*** Opening Supplied material ***

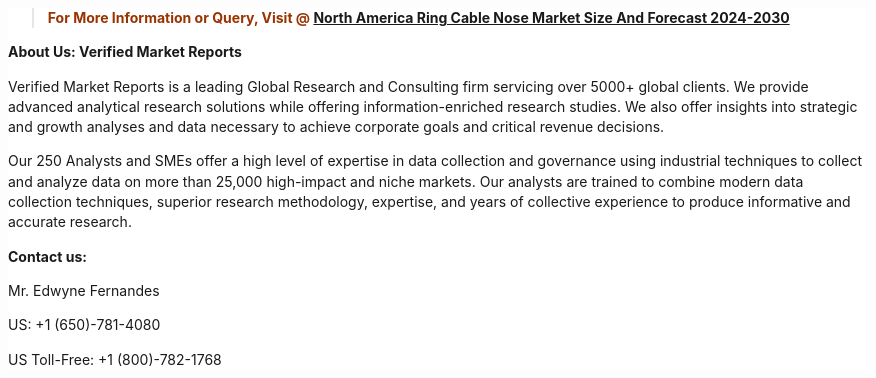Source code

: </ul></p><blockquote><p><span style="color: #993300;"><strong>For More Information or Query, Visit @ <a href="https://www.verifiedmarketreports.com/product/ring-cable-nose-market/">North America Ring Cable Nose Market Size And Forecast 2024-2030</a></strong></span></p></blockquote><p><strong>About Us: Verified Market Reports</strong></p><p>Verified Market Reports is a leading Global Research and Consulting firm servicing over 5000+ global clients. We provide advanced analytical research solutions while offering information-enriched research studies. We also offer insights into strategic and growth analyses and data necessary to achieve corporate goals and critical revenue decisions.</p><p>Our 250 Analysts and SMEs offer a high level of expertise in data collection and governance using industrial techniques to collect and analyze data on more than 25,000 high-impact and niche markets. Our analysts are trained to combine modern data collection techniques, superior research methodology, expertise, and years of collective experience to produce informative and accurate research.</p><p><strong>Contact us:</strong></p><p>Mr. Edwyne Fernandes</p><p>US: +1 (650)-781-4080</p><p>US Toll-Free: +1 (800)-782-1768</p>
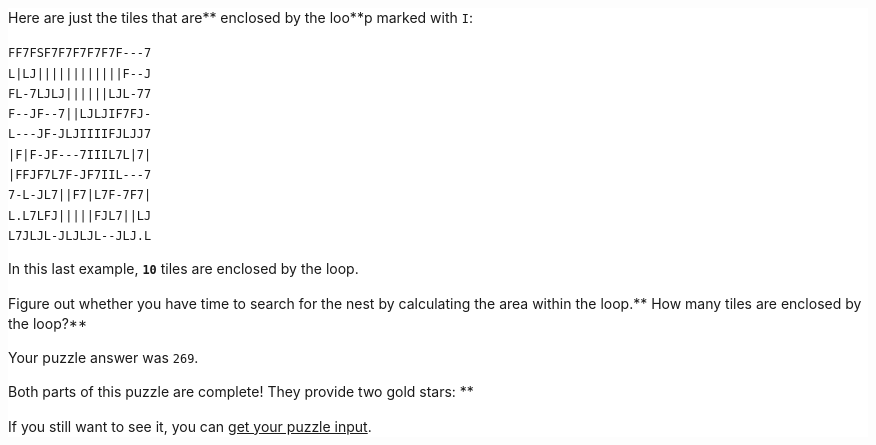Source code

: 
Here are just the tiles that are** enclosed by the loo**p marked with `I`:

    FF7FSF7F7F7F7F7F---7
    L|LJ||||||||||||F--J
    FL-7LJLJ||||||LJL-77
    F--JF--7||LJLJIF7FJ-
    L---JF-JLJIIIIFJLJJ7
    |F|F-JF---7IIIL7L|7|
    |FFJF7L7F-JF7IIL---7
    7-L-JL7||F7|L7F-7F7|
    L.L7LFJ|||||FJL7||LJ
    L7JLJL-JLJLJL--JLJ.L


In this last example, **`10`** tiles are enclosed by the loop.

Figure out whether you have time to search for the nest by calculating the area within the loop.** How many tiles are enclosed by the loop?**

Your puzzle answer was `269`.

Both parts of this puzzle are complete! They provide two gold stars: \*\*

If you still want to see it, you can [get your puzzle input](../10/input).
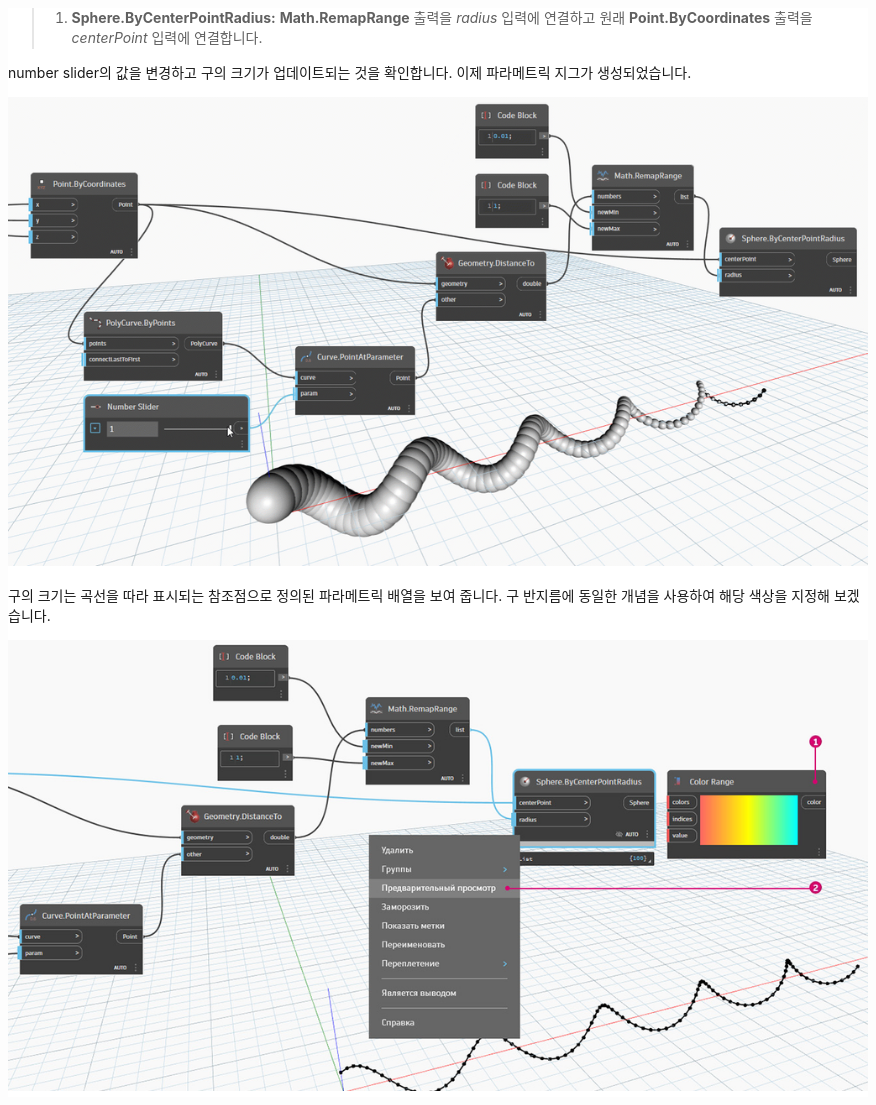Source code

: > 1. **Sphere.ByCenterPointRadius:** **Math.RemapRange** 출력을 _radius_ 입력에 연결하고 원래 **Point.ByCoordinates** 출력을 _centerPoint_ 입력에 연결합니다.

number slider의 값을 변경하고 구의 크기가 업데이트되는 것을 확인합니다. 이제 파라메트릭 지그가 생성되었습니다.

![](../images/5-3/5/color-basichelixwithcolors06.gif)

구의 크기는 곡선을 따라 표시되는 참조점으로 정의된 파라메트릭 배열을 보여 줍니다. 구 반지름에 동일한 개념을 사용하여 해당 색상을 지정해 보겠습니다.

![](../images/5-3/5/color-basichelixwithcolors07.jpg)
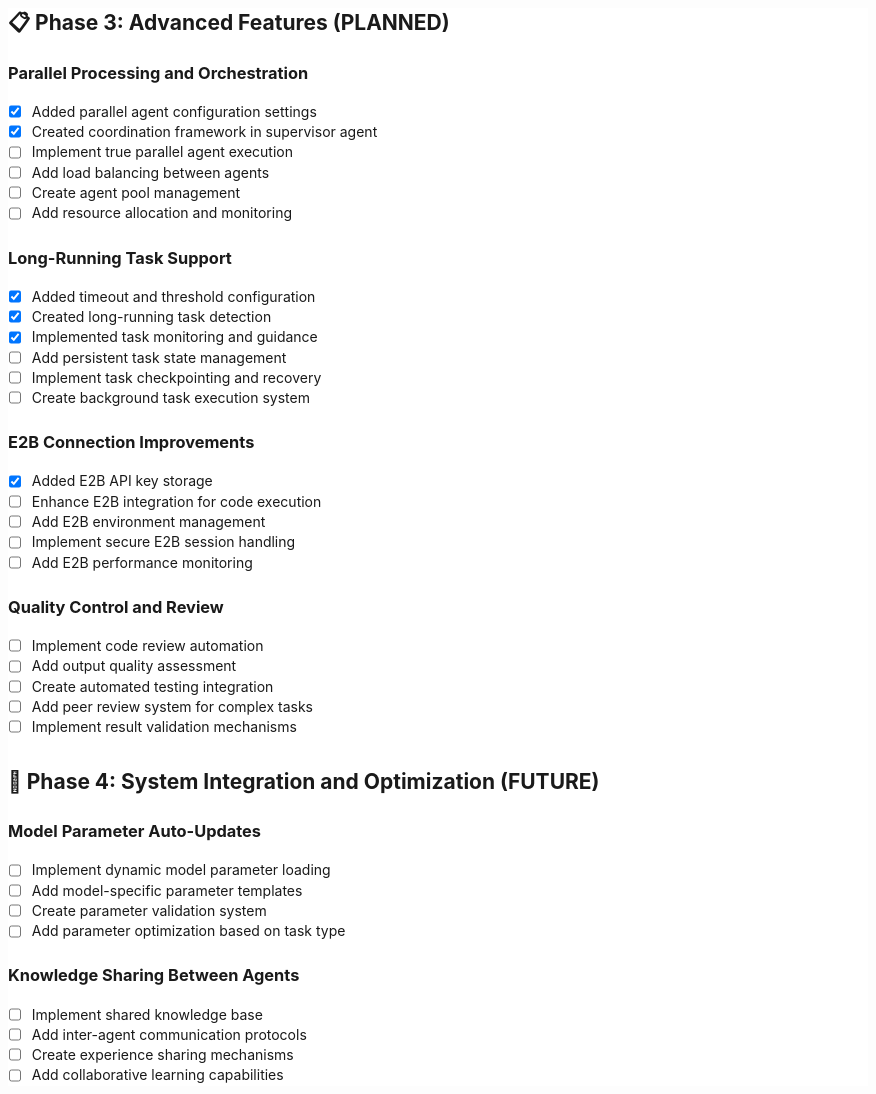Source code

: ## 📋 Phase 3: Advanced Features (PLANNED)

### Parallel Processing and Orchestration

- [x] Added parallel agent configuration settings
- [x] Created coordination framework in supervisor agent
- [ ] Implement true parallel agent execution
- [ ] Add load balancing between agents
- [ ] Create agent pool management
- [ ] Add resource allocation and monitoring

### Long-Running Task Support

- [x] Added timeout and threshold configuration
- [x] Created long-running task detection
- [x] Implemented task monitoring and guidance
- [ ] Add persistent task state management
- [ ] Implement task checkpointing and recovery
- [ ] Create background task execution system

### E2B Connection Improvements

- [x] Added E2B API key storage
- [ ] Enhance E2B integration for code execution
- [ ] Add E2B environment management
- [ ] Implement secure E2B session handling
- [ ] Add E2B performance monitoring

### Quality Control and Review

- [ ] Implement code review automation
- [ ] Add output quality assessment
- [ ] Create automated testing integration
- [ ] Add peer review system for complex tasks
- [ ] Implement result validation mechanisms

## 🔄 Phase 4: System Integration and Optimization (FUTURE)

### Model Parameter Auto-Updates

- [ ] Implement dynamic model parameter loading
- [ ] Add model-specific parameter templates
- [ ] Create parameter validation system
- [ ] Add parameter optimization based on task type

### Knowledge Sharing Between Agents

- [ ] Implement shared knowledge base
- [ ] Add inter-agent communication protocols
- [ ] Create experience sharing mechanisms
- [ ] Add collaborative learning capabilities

*** Closing Supplied material ***

Exercise directions ▸
Write out the records above exactly as they stand, leaving out every picture.

Answer section ▸
Source code

: </ul></p><blockquote><p><span style="color: #993300;"><strong>For More Information or Query, Visit @ <a href="https://www.verifiedmarketreports.com/product/ring-cable-nose-market/">North America Ring Cable Nose Market Size And Forecast 2024-2030</a></strong></span></p></blockquote><p><strong>About Us: Verified Market Reports</strong></p><p>Verified Market Reports is a leading Global Research and Consulting firm servicing over 5000+ global clients. We provide advanced analytical research solutions while offering information-enriched research studies. We also offer insights into strategic and growth analyses and data necessary to achieve corporate goals and critical revenue decisions.</p><p>Our 250 Analysts and SMEs offer a high level of expertise in data collection and governance using industrial techniques to collect and analyze data on more than 25,000 high-impact and niche markets. Our analysts are trained to combine modern data collection techniques, superior research methodology, expertise, and years of collective experience to produce informative and accurate research.</p><p><strong>Contact us:</strong></p><p>Mr. Edwyne Fernandes</p><p>US: +1 (650)-781-4080</p><p>US Toll-Free: +1 (800)-782-1768</p>
Source code

: 
Here are just the tiles that are** enclosed by the loo**p marked with `I`:

    FF7FSF7F7F7F7F7F---7
    L|LJ||||||||||||F--J
    FL-7LJLJ||||||LJL-77
    F--JF--7||LJLJIF7FJ-
    L---JF-JLJIIIIFJLJJ7
    |F|F-JF---7IIIL7L|7|
    |FFJF7L7F-JF7IIL---7
    7-L-JL7||F7|L7F-7F7|
    L.L7LFJ|||||FJL7||LJ
    L7JLJL-JLJLJL--JLJ.L


In this last example, **`10`** tiles are enclosed by the loop.

Figure out whether you have time to search for the nest by calculating the area within the loop.** How many tiles are enclosed by the loop?**

Your puzzle answer was `269`.

Both parts of this puzzle are complete! They provide two gold stars: \*\*

If you still want to see it, you can [get your puzzle input](../10/input).
Source code

: > 1. **Sphere.ByCenterPointRadius:** **Math.RemapRange** 출력을 _radius_ 입력에 연결하고 원래 **Point.ByCoordinates** 출력을 _centerPoint_ 입력에 연결합니다.

number slider의 값을 변경하고 구의 크기가 업데이트되는 것을 확인합니다. 이제 파라메트릭 지그가 생성되었습니다.

![](../images/5-3/5/color-basichelixwithcolors06.gif)

구의 크기는 곡선을 따라 표시되는 참조점으로 정의된 파라메트릭 배열을 보여 줍니다. 구 반지름에 동일한 개념을 사용하여 해당 색상을 지정해 보겠습니다.

![](../images/5-3/5/color-basichelixwithcolors07.jpg)
Source code

: ## 📋 Phase 3: Advanced Features (PLANNED)

### Parallel Processing and Orchestration

- [x] Added parallel agent configuration settings
- [x] Created coordination framework in supervisor agent
- [ ] Implement true parallel agent execution
- [ ] Add load balancing between agents
- [ ] Create agent pool management
- [ ] Add resource allocation and monitoring

### Long-Running Task Support

- [x] Added timeout and threshold configuration
- [x] Created long-running task detection
- [x] Implemented task monitoring and guidance
- [ ] Add persistent task state management
- [ ] Implement task checkpointing and recovery
- [ ] Create background task execution system

### E2B Connection Improvements

- [x] Added E2B API key storage
- [ ] Enhance E2B integration for code execution
- [ ] Add E2B environment management
- [ ] Implement secure E2B session handling
- [ ] Add E2B performance monitoring

### Quality Control and Review

- [ ] Implement code review automation
- [ ] Add output quality assessment
- [ ] Create automated testing integration
- [ ] Add peer review system for complex tasks
- [ ] Implement result validation mechanisms

## 🔄 Phase 4: System Integration and Optimization (FUTURE)

### Model Parameter Auto-Updates

- [ ] Implement dynamic model parameter loading
- [ ] Add model-specific parameter templates
- [ ] Create parameter validation system
- [ ] Add parameter optimization based on task type

### Knowledge Sharing Between Agents

- [ ] Implement shared knowledge base
- [ ] Add inter-agent communication protocols
- [ ] Create experience sharing mechanisms
- [ ] Add collaborative learning capabilities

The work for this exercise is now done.